442 sayılı Köy Kanununun 37/7 maddesi uyarınca da köy tüzel kişiliği adına dava açmak ve açılan davayı takip yetkisi köy muhtarına aittir. Köy muhtarının hukuki bir engelinin çıkması durumunda bu yetki aynı Kanunun 33/b maddesine göre köy derneğinin seçeceği temsilciye tanınmıştır.
Ancak,... Belediyesi ve Yirmi Yedi İlçe Kurulması İle Bazı Kanun ve Kanun Hükmünde Kararnamelerde Değişiklik Yapılmasına Dair 6360 sayılı Kanunun 1. maddesi gereğince;
1-....,... illerinde, sınırları il mülki sınırları olmak üzere aynı adla büyükşehir belediyesi kurulmuş ve bu illerin il belediyeleri büyükşehir belediyesine dönüştürülmüştür.
2-... belediyelerinin sınırları il mülki sınırlarıdır.
3-Birinci ve ikinci fıkrada sayılan illere bağlı ilçelerin mülki sınırları içerisinde yer alan köy ve belde belediyelerinin tüzel kişiliği kaldırılmış, köyler mahalle olarak, belediyeler ise belde ismiyle tek mahalle olarak bağlı bulundukları ilçenin belediyesine katılmıştır.

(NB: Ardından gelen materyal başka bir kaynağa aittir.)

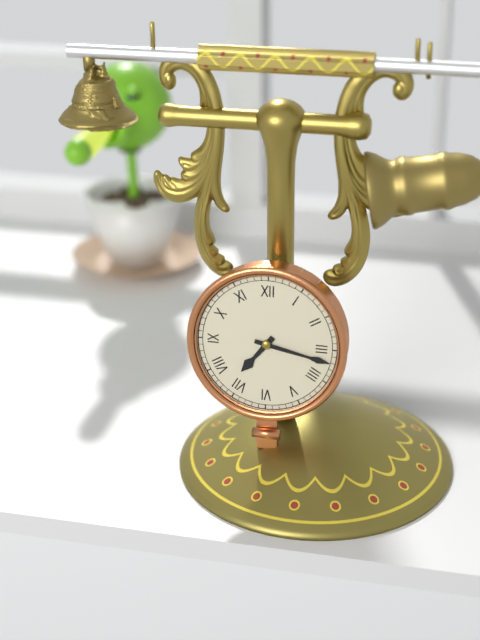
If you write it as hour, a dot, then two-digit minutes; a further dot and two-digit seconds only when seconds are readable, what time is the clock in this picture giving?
7.17
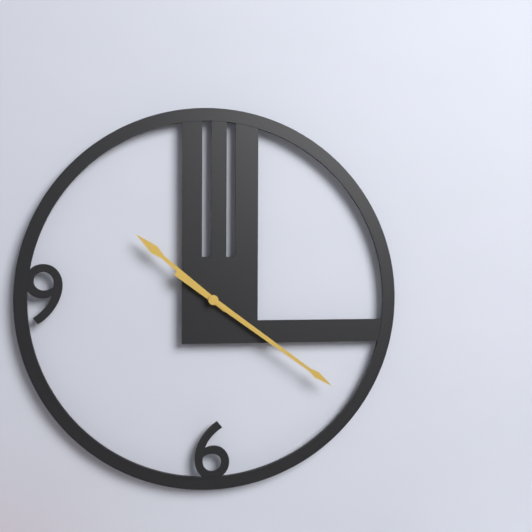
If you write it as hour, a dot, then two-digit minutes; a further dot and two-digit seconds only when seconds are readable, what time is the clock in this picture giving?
10.21
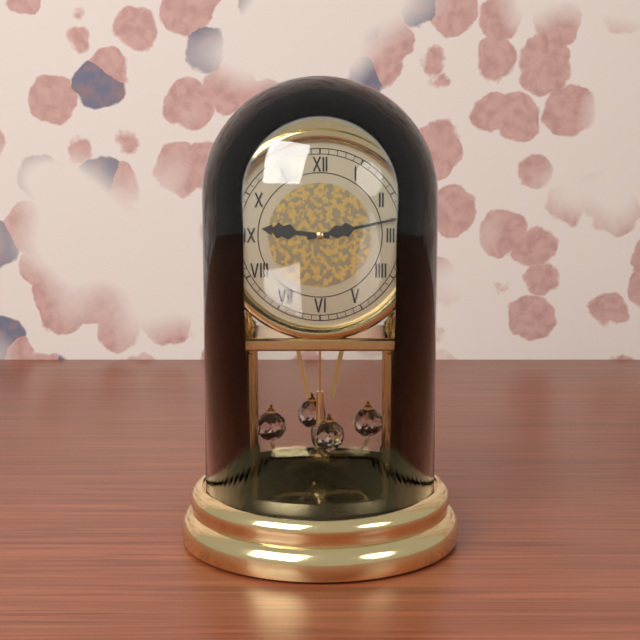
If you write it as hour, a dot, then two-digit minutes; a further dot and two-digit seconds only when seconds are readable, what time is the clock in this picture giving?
9.13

Aynı Kanunun Geçici 1. maddesinin 13. fıkrasında; "1. maddeye göre tüzel kişiliği kaldırılan belediye ve köylerin mahkemelerde süren davalarında katıldıkları ilçe belediyesi taraf olur" hükmü yer almaktadır.
Bu hüküm Kanunun "Yürürlük" başlıklı 36. maddesi uyarınca ilk mahalli idareler genel seçiminin yapıldığı 30.03.2014 tarihinde yürürlüğe girmiş bulunmaktadır.

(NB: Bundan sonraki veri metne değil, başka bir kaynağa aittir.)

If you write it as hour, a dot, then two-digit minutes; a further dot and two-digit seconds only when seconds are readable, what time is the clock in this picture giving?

Yukarıda açıklanan ilkeler ışığında somut olaya gelince; her ne kadar davacı şirket vekili, 14.02.2013 tarihli celsede davalı ... yönünden davadan feragat ettiklerini bildirmiş ise de, adı geçen davalının feragat tarihinden önce 28.07.2012 tarihinde öldüğü, ancak mahkemece yasal mirasçılarının davaya katılımı sağlanmaksızın yargılamaya devam edilerek ölü kişi hakkında hüküm kurulduğu anlaşılmıştır.
Bu durumda mahkemece, davalı ..."ın temin edilecek mirasçılık belgesine göre yasal mirasçılarının tespit edilerek davada yer almalarının sağlanması ve daha sonra işin esası hakkında bir hüküm kurulması gerekirken taraf teşkili sağlanmaksızın yazılı şekilde karar verilmesi doğru görülmemiştir.

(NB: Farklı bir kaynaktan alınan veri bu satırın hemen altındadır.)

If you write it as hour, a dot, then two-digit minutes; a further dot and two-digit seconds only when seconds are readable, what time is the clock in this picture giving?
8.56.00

Bunun yanısıra, davalı ... Köyünün 6360 sayılı Kanunun yukarıda belirtilen hükümleri gereğince tüzel kişiliği kaldırılarak mahalle olarak ... ilçesinin belediyesine katılması nedeniyle görülmekte olan davada taraf sıfatı kalmadığından ve katıldığı ilçe belediyesi davada taraf olacağından 6360 sayılı Kanunun Geçici 1. maddesinin 13. fıkrası gereğince işlem yapılması gerekirken bu husus gözardı edilmek suretiyle yazılı şekilde karar verilmesi de doğru görülmemiş, bu nedenlerle hükmün bozulması gerekmiştir.
SONUÇ: Yukarıda açıklanan nedenlerle temyiz olunan hükmün BOZULMASINA, bozma nedenine göre sair temyiz itirazlarının şimdilik incelenmesine yer olmadığına, peşin yatırılan harcın istek halinde yatırana iadesine, kararın tebliğinden itibaren 15 gün içinde karar düzeltme yolu açık olmak üzere, 26.12.2017 tarihinde oybirliği ile karar verildi.